Health Check Functions
# Get full cluster health status
SuperCache.Cluster.HealthMonitor.cluster_health()
# Get health status for a specific node
SuperCache.Cluster.HealthMonitor.node_health(node)
# Measure replication lag for a partition
SuperCache.Cluster.HealthMonitor.replication_lag(partition_idx)
# Check partition data balance across nodes
SuperCache.Cluster.HealthMonitor.partition_balance()

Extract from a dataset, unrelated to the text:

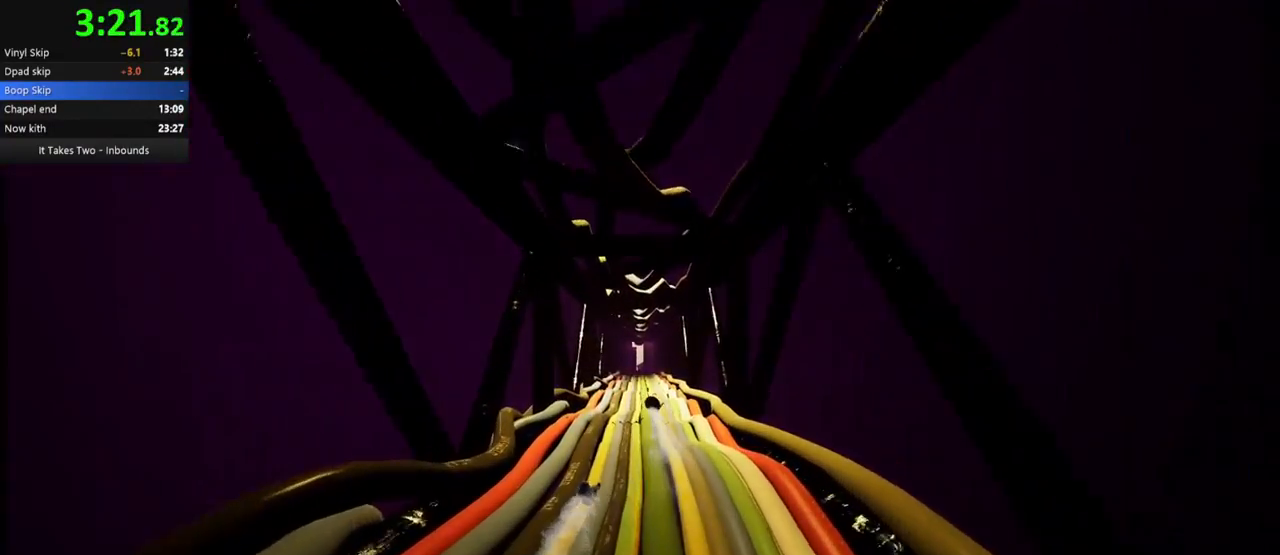
{"keys": ["d", "q", "w"], "mouse": [], "events": [[433, "d", "down"], [483, "q", "down"]]}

# Trigger immediate health check
SuperCache.Cluster.HealthMonitor.force_check()Health Checks Performed
- Connectivity —
:erpccall to verify node responsiveness and measure RTT - Replication — Write probe key to primary, poll replicas for appearance
- Partitions — Compare record counts across nodes to detect imbalance
- Error rate — Check Metrics for error counters and failure rates
Status Levels
| Status | Meaning |
|---|---|
:healthy | All checks passing, cluster operating normally |
:degraded | Some checks failing, cluster still functional |
:critical | Major issues detected, data integrity at risk |
:unknown | Unable to determine health (node unreachable) |
Telemetry Events
Health data is emitted via :telemetry events:
[:super_cache, :health, :check]— Periodic health check results[:super_cache, :health, :alert]— Threshold violations
Wire these to Prometheus/Datadog for real-time dashboards.
Node Lifecycle
Adding Nodes
Nodes are added automatically via :nodeup events. The cluster manager:
- Detects the new node
- Verifies SuperCache is running on it (via health check)
- Rebuilds the partition map
- Triggers full sync for owned partitions
You can also manually notify the cluster:
SuperCache.Cluster.Manager.node_up(:"new_node@10.0.0.4")Removing Nodes
Nodes are removed automatically via :nodedown events. The cluster manager:
- Detects the disconnected node
- Rebuilds the partition map without it
- Reassigns partitions to remaining nodes
Manual removal:
SuperCache.Cluster.Manager.node_down(:"old_node@10.0.0.2")Full Sync
Force a full partition sync to all peers:
SuperCache.Cluster.Manager.full_sync()Useful after network partitions or manual configuration changes.
NodeMonitor
The Cluster.NodeMonitor watches declared nodes and notifies the Manager when they join/leave. It supports three node sources:
| Source | Option | Description |
|---|---|---|
| Static | :nodes | Fixed list evaluated once at startup |
| Dynamic | :nodes_mfa | MFA called at init and every :refresh_ms |
| Legacy | (none) | Watches all Erlang nodes (default) |
Static Node List
config :super_cache, :node_monitor,
source: :nodes,
nodes: [:"node1@10.0.0.1", :"node2@10.0.0.2"]Dynamic Node Discovery (MFA)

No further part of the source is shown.